Prédation maritime et révolutions atlantiques : une histoire sociale entre Europe et Amérique (1793-1823).

par Nicolas Terrien

Projet de thèse en Histoire et civilisations

Sous la direction de Thibaud Clément et de Yann Lignereux.

Thèses en préparation à Paris%2C%20EHESS , dans le cadre de École doctorale de l'École des hautes études en sciences sociales depuis le 01-12-2014 .


  • Résumé

    La prédation maritime, pratique endémique de la Caraïbe mais déclinante dans le deuxième tiers du XVIIIe siècle, était revenu sur le devant de la scène lors des révolutions atlantiques, pour un dernier acte. La course et la piraterie – son double inséparable – furent alors à la fois des instruments et des indicateurs des recompositions géopolitiques en Europe et en Amérique, de la fin de l'Europe « hors‑soi » moderne et de ses empires et monarchies atlantiques. À l'échelle d'un espace toujours plus fortement connecté (l'Atlantique et la Caraïbe, l'ensemble des Amériques dans un lien étroit avec l'Europe), aux souverainetés bouleversées, longtemps fragiles et incertaines, l'étude de la prédation maritime permettra de questionner le concept de révolutions atlantiques comme séquence historique cohérente.

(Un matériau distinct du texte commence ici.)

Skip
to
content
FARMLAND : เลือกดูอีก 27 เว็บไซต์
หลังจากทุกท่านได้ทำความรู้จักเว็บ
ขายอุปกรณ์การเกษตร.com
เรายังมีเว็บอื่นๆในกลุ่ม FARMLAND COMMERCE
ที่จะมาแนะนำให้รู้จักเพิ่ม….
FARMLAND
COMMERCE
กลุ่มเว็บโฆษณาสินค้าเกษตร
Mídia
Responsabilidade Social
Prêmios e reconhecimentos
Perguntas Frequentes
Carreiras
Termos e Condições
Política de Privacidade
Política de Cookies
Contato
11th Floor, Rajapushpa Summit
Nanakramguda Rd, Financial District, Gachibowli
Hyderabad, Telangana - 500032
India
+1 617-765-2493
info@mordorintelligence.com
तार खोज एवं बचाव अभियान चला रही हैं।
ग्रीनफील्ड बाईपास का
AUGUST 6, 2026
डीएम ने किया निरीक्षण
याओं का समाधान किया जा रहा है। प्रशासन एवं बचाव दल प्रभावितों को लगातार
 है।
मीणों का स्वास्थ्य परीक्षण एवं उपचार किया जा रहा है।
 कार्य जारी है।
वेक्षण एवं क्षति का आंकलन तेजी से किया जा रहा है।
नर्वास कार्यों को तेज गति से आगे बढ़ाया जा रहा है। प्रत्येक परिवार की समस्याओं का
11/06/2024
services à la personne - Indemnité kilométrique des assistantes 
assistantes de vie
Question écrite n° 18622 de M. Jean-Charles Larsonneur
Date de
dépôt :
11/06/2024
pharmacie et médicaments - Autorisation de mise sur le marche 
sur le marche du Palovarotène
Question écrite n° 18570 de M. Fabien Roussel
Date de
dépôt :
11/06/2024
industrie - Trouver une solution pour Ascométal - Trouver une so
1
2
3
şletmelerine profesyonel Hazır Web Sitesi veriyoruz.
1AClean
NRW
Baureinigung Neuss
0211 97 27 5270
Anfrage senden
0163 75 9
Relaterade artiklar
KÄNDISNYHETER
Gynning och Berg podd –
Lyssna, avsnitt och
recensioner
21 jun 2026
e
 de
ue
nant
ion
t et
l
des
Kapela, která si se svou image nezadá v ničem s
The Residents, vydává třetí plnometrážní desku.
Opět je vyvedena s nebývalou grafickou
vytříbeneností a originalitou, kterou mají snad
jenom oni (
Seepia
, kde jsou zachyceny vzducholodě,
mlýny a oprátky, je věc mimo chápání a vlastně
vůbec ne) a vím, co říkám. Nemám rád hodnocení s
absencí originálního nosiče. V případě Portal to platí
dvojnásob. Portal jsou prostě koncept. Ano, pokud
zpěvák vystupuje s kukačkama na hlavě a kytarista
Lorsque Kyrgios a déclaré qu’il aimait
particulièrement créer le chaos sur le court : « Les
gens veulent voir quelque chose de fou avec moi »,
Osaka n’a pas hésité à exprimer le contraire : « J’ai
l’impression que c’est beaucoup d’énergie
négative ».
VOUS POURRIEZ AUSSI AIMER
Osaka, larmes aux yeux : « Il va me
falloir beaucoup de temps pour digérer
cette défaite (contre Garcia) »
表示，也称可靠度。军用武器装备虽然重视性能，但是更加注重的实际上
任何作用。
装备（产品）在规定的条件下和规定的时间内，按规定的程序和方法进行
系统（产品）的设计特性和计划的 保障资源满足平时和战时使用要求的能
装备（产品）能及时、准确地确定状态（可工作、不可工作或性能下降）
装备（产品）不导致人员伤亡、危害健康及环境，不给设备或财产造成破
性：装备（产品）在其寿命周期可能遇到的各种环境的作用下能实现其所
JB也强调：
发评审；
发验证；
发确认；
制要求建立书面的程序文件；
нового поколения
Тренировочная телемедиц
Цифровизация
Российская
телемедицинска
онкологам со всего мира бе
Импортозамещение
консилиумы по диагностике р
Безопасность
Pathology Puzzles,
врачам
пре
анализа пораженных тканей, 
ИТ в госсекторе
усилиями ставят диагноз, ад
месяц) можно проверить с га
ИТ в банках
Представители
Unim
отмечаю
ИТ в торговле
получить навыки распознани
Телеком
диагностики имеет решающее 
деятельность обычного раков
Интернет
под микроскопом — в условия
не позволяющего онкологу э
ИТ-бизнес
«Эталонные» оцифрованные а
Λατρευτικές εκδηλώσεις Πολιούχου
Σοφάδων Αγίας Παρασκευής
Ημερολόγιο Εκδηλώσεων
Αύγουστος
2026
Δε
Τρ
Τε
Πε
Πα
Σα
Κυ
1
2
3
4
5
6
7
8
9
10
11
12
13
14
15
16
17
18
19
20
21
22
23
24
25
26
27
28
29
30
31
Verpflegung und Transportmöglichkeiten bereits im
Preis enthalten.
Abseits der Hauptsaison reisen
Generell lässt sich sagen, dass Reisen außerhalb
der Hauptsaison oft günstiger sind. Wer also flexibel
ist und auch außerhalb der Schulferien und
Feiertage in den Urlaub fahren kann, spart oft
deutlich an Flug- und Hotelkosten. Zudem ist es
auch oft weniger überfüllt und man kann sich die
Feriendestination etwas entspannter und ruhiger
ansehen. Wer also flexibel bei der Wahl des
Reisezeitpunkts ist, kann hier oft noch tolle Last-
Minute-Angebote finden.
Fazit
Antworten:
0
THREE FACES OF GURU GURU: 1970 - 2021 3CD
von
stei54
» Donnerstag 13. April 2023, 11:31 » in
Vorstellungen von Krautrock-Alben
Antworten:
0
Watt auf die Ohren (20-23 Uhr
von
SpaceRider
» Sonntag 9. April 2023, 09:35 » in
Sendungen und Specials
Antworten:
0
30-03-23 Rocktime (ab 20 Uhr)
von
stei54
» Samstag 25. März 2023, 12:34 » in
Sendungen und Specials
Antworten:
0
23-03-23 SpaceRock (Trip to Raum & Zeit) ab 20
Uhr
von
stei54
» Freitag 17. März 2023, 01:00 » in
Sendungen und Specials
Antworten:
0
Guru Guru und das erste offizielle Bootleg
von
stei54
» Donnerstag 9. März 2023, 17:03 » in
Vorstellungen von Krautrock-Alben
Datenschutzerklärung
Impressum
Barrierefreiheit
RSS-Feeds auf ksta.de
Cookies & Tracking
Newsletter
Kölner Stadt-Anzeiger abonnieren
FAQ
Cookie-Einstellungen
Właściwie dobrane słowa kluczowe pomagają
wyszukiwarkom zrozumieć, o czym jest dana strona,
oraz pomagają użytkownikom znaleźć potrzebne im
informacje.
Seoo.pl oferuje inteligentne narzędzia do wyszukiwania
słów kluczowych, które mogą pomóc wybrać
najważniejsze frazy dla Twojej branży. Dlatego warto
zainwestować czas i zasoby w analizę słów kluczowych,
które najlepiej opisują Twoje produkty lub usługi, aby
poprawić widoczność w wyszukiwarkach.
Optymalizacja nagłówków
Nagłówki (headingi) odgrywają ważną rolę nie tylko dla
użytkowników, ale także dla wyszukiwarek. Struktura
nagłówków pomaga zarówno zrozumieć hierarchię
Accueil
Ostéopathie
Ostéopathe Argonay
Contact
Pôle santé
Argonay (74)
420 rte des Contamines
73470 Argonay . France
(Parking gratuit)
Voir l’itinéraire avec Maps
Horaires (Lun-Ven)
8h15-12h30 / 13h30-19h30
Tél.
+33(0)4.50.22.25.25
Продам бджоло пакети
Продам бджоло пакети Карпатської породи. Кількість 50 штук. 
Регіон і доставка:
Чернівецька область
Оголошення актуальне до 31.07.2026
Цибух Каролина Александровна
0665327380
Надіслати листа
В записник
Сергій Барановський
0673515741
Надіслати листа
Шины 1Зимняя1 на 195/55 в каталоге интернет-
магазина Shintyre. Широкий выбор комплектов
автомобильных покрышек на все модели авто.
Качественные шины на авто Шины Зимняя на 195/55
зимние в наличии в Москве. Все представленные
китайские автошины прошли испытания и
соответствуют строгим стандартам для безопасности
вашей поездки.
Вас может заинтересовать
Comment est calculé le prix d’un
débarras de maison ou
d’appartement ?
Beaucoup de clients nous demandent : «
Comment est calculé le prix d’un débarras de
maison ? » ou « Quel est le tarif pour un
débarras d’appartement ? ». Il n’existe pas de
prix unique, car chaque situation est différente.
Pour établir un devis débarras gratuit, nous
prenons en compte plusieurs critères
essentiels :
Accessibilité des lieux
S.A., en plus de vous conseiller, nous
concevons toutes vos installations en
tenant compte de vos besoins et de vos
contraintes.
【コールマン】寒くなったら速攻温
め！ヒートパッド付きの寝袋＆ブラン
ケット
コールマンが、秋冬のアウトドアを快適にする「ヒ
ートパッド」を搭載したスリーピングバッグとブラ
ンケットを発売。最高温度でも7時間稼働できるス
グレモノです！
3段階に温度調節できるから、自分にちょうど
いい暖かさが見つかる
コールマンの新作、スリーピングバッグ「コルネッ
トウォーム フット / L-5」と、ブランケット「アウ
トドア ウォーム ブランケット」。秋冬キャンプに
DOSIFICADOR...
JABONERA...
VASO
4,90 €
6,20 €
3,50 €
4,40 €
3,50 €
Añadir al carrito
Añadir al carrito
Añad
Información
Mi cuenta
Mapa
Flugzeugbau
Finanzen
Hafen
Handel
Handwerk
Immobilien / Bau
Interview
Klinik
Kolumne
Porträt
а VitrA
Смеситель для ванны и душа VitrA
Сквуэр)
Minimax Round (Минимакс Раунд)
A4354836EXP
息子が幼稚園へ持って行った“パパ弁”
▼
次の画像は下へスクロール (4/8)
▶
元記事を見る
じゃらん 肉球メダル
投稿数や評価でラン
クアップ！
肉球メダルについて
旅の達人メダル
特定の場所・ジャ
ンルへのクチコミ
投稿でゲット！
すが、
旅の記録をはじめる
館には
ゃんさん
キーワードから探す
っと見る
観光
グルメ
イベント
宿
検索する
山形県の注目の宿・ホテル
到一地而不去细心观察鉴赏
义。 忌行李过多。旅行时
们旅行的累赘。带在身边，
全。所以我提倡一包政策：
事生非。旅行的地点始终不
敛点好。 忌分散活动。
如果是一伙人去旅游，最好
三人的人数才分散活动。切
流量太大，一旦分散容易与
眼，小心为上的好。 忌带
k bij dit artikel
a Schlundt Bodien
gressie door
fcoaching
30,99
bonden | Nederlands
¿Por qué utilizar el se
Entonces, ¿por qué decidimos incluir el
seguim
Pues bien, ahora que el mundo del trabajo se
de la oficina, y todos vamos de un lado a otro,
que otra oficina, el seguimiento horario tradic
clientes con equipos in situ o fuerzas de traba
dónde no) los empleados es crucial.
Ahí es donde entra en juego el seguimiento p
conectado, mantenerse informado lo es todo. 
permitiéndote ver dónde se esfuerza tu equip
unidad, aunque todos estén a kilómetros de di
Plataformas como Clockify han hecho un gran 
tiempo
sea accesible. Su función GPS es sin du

Les conséquences géopolitiques à grande échelle qu'eurent les activités d'une multitude d'acteurs non‑étatiques, par-delà les divisions impériales et nationales, seront envisagées dans la perspective de l'histoire sociale, à travers l'étude des circulations et des éventuelles transformations des identités individuelles et collectives des différents protagonistes de la course et de la piraterie – le motley crew défini par Peter Linebaugh et Marcus Rediker – qui, en mouvement entre les différents ports de l'Atlantique, élaborèrent et transmirent – c'est du moins l'hypothèse que l'on cherchera à vérifier – les idées et pratiques qui allaient finalement engendrer, au travers des révolutions atlantiques, le monde contemporain.